[Task details]:
Give back exactly the lines of the material below, starting with the line with "#9fa89a; stroke: #6c7d71;" and going on through the line with "#1f3d34; stroke-width: 18".
|---|
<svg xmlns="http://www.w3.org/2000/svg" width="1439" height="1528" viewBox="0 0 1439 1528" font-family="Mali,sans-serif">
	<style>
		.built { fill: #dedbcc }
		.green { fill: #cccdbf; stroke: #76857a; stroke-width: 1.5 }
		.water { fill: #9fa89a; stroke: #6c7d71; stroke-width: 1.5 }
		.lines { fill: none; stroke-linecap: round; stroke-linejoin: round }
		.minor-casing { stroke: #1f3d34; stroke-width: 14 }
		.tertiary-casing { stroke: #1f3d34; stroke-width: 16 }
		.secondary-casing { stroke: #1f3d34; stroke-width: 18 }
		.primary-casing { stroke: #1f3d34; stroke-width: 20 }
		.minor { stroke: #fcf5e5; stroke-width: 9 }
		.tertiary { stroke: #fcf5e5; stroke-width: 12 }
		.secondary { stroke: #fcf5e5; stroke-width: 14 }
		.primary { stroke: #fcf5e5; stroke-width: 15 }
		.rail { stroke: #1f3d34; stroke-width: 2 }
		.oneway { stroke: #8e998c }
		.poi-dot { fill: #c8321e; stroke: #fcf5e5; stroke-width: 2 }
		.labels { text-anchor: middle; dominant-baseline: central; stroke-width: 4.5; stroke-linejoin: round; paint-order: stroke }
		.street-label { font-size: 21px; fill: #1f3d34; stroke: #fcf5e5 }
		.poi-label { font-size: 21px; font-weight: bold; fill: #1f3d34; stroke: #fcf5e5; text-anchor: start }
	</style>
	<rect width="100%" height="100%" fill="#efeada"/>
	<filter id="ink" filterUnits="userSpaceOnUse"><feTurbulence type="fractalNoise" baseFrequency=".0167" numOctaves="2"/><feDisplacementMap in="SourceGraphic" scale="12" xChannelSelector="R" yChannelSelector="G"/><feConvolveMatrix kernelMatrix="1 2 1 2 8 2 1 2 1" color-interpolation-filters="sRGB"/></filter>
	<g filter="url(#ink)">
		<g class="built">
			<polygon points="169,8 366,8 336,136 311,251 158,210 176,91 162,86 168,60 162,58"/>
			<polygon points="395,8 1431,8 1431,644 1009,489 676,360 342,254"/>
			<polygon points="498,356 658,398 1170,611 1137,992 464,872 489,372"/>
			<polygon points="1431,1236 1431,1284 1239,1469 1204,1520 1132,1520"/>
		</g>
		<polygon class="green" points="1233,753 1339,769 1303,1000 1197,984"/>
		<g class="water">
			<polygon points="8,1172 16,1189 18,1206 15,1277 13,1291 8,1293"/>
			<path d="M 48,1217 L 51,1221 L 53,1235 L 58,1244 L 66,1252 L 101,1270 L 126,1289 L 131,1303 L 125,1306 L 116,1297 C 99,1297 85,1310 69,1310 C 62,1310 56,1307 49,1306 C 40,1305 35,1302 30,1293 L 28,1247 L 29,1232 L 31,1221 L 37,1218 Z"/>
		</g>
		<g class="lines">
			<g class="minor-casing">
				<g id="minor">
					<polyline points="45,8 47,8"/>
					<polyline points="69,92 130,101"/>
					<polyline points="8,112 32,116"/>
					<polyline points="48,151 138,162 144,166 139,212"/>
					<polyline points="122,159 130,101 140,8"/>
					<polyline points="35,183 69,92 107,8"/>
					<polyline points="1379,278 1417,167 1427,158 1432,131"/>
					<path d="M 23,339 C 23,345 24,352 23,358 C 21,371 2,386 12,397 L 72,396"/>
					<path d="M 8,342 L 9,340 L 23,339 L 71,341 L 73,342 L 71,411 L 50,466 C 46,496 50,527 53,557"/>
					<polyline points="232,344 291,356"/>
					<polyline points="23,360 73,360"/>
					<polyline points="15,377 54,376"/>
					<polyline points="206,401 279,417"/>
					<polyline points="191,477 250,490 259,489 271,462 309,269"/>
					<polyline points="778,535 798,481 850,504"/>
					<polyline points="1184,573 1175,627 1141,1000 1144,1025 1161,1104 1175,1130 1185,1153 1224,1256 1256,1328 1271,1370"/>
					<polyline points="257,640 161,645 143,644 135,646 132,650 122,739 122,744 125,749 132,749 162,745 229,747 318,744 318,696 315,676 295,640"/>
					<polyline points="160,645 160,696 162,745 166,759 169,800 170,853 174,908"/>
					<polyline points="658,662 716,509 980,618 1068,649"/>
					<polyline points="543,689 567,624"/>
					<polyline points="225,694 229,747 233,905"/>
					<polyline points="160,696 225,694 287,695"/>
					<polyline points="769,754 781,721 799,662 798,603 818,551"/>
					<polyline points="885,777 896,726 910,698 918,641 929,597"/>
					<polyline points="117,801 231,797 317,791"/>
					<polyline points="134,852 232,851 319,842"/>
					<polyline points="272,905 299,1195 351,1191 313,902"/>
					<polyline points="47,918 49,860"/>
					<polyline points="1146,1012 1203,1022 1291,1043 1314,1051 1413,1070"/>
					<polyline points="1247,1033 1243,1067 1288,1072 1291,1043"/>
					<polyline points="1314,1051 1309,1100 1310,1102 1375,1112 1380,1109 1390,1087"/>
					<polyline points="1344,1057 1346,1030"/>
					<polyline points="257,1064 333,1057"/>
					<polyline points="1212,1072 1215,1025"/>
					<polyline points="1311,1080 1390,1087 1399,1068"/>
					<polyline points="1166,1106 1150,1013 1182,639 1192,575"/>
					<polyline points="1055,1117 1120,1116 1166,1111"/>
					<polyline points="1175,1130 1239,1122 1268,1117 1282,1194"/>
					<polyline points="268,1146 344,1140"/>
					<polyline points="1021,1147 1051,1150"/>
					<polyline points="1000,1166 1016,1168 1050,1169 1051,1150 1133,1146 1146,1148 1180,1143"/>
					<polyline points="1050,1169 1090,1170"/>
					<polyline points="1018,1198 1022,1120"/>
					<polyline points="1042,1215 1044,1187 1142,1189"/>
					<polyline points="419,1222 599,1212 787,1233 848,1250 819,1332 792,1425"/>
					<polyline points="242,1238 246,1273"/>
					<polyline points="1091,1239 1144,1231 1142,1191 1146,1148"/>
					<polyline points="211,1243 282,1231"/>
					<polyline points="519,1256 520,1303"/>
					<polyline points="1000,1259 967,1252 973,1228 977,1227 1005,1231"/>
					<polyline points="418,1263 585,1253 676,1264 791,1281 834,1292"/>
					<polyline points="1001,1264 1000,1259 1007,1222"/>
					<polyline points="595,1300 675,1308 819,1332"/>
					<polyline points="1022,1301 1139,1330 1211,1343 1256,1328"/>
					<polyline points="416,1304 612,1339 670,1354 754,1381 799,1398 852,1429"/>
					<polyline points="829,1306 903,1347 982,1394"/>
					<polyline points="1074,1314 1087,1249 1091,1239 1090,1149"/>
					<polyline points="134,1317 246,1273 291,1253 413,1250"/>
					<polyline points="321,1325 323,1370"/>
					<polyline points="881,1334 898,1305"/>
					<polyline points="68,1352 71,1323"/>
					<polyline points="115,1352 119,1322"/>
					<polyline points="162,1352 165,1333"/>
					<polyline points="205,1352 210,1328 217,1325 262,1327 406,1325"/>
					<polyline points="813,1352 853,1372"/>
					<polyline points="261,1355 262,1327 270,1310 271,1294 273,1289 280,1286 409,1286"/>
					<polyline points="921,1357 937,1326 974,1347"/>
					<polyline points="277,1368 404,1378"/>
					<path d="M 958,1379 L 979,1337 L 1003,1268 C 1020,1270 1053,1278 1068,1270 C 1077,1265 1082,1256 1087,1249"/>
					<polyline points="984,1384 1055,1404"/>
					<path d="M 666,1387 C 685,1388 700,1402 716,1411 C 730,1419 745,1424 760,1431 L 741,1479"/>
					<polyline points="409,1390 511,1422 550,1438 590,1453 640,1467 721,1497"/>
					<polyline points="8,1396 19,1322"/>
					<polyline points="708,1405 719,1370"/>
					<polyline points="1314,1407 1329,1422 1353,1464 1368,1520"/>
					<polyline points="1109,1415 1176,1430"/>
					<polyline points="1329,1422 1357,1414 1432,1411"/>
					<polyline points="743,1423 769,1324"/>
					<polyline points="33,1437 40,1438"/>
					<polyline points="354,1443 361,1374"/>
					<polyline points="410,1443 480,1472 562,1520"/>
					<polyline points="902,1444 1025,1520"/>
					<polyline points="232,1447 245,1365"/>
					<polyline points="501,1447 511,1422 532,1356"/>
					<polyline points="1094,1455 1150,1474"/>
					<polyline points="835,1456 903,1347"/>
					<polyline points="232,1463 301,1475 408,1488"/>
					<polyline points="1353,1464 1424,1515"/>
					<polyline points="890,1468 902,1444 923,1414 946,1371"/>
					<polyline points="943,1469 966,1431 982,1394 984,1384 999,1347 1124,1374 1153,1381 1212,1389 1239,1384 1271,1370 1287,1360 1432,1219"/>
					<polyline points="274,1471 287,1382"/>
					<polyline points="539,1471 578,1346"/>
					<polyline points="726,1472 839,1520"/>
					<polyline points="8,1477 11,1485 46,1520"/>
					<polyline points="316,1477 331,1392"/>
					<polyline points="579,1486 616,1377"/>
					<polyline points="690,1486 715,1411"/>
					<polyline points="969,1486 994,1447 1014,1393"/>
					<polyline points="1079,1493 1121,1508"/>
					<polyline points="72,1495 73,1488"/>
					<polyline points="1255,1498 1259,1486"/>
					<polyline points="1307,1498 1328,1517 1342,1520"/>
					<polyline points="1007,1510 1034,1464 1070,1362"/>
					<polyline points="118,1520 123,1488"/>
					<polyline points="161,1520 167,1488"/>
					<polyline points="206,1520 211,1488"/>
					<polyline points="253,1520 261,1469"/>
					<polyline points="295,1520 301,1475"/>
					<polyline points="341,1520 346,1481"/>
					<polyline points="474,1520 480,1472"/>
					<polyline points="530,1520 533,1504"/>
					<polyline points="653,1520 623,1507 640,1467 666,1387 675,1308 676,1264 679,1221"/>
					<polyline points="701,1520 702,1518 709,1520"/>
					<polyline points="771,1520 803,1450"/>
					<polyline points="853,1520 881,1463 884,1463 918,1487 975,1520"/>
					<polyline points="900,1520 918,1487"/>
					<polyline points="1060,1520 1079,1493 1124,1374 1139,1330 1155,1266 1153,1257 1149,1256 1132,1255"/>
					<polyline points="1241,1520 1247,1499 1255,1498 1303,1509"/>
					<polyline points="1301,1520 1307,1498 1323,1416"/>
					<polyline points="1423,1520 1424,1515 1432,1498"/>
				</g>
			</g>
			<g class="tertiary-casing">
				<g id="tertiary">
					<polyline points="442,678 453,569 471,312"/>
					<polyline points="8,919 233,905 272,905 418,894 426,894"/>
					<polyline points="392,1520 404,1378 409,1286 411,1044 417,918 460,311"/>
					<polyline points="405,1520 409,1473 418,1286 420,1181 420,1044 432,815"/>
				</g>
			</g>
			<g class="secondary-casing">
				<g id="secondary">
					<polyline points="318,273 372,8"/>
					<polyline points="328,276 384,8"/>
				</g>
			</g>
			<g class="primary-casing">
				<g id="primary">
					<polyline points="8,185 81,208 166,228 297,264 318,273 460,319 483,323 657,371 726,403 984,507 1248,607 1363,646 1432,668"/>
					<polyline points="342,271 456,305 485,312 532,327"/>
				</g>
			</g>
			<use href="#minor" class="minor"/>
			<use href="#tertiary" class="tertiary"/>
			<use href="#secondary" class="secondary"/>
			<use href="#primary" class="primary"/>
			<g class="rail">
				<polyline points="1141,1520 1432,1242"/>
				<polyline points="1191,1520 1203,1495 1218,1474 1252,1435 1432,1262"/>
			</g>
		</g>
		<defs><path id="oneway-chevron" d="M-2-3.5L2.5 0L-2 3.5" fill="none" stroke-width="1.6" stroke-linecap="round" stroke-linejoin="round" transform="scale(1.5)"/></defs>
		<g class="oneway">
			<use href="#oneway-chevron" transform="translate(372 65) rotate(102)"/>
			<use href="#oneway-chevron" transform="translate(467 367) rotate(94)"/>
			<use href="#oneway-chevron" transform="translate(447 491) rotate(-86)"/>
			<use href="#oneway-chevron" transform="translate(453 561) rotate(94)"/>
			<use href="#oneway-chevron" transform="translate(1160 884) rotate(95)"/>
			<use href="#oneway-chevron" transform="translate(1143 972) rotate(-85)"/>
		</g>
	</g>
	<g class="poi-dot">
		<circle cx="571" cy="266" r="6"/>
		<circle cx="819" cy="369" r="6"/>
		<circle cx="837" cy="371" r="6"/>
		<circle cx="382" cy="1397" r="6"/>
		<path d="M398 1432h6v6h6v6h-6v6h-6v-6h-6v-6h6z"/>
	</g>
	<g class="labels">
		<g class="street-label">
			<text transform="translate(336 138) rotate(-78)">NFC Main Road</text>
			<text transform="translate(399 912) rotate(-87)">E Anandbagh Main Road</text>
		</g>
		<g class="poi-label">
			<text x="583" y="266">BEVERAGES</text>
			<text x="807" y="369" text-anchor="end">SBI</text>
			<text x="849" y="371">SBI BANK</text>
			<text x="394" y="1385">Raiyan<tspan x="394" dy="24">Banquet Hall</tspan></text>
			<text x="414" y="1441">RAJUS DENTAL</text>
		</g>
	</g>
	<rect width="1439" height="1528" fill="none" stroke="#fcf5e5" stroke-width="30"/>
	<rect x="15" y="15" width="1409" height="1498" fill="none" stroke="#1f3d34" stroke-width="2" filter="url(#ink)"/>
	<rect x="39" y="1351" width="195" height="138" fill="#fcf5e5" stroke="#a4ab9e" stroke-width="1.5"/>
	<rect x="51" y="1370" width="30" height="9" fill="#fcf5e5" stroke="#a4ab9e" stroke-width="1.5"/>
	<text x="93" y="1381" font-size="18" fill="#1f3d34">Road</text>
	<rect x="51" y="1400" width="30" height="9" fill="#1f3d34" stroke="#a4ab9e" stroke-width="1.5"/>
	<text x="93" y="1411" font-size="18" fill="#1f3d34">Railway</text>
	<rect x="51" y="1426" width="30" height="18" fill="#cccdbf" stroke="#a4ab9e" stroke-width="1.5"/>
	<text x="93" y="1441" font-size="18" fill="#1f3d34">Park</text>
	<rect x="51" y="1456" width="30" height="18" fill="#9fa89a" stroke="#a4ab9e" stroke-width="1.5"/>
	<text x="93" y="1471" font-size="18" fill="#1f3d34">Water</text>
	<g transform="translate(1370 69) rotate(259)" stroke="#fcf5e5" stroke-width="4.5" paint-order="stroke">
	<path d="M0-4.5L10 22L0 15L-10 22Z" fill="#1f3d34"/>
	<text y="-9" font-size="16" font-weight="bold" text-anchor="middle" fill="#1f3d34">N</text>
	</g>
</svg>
|---|
[Answer section]:
		.water { fill: #9fa89a; stroke: #6c7d71; stroke-width: 1.5 }
		.lines { fill: none; stroke-linecap: round; stroke-linejoin: round }
		.minor-casing { stroke: #1f3d34; stroke-width: 14 }
		.tertiary-casing { stroke: #1f3d34; stroke-width: 16 }
		.secondary-casing { stroke: #1f3d34; stroke-width: 18 }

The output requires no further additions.